The Network Structure Of The High-security Operating System - The Design And Realization Of The Local Network Subsystem Security Switch Mechanism

Network security problems are becoming so serious that present ways are no longer satisfied with its need. sCPU-dBUS security computer architecture is designed to protect system's security from the angle of changing computers' architecture. It has one CPU and two fast sub-buses called local-bus and network-bus. CPU is connected to main-bus and bus-bridge controls the connections between main-bus and two sub-buses. NetOS-I is developed independently by our research group based on sCPU-dBUS architecture. It has two independent OS sub-kernels running separately in two sub-areas.To make sure two sub-systems could share CPU reasonably and time slices of CPU could be distributed effectively, there should be a system-switching mechanism to realize real-time switch. Besides, a security scheme should be realized for safe system-switching. The system-switching mechanism designed in this thesis implements the safe system-switching between sub-systems.In this thesis, firstly overall design of system-switching mechanism is given:(1) network management processes are designed as the control hub of system-switching mechanism. It takes system-switching applications from two sub-systems. (2) Trigger of system-switching is designed as hardware trigger and instruction trigger for the two situations:switch under users' control and switch during data transfer.
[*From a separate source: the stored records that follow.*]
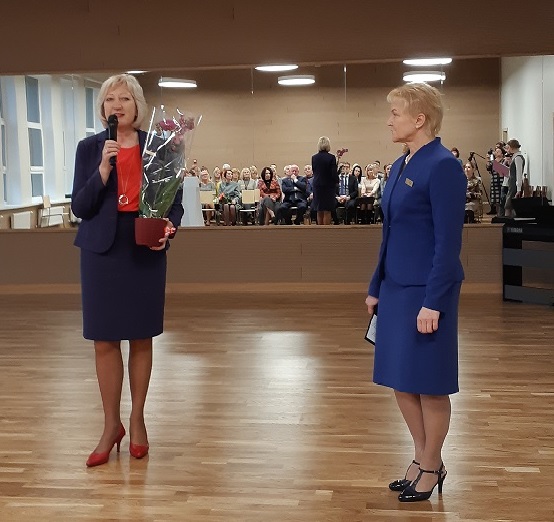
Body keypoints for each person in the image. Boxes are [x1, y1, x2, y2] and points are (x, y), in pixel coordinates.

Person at [71, 74, 184, 467]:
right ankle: (110, 426)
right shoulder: (90, 148)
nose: (116, 105)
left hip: (143, 247)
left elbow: (174, 204)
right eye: (109, 99)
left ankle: (137, 420)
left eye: (124, 98)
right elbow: (80, 206)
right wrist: (103, 170)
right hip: (100, 251)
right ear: (102, 108)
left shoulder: (161, 147)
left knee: (140, 336)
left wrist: (167, 229)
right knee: (103, 340)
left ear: (137, 106)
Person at [365, 82, 466, 502]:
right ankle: (425, 457)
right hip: (395, 289)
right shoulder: (399, 164)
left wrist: (434, 302)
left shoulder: (443, 166)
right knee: (401, 380)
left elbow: (448, 243)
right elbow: (389, 233)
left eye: (395, 113)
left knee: (429, 382)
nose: (389, 120)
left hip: (427, 292)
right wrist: (376, 286)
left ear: (419, 118)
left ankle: (430, 463)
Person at [312, 136, 339, 225]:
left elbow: (315, 171)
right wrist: (337, 181)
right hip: (328, 186)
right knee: (327, 210)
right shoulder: (331, 157)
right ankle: (326, 230)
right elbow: (333, 173)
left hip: (317, 185)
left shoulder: (314, 157)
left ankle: (319, 230)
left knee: (319, 209)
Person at [504, 139, 525, 218]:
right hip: (512, 184)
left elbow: (519, 174)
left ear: (512, 147)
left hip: (514, 185)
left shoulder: (518, 158)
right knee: (509, 205)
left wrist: (518, 189)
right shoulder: (515, 157)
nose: (507, 150)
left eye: (508, 148)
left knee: (509, 205)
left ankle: (509, 220)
When users trigger, corresponding switching occurs. (3) Entrance and exit of system-switching are designed as the clock interrupt processor in order to realize real-time switching.Then, a security insurance scheme is designed and implemented. We adopted double safeguard mechanism called instruction encryption and instruction with password to ensure security of system-switching. In the scheme, two public-key encryption algorithms called RSA and MD5 are adopted. And signal and pipe are adopted as the communication method between network management process and system-switching application process. Besides, initialization of network management process is designed and implemented. At last, system-switching mechnism is tested on the mother board of a network computer adopting the sCPU-dBUS architecture. The results show that system can be switched safely.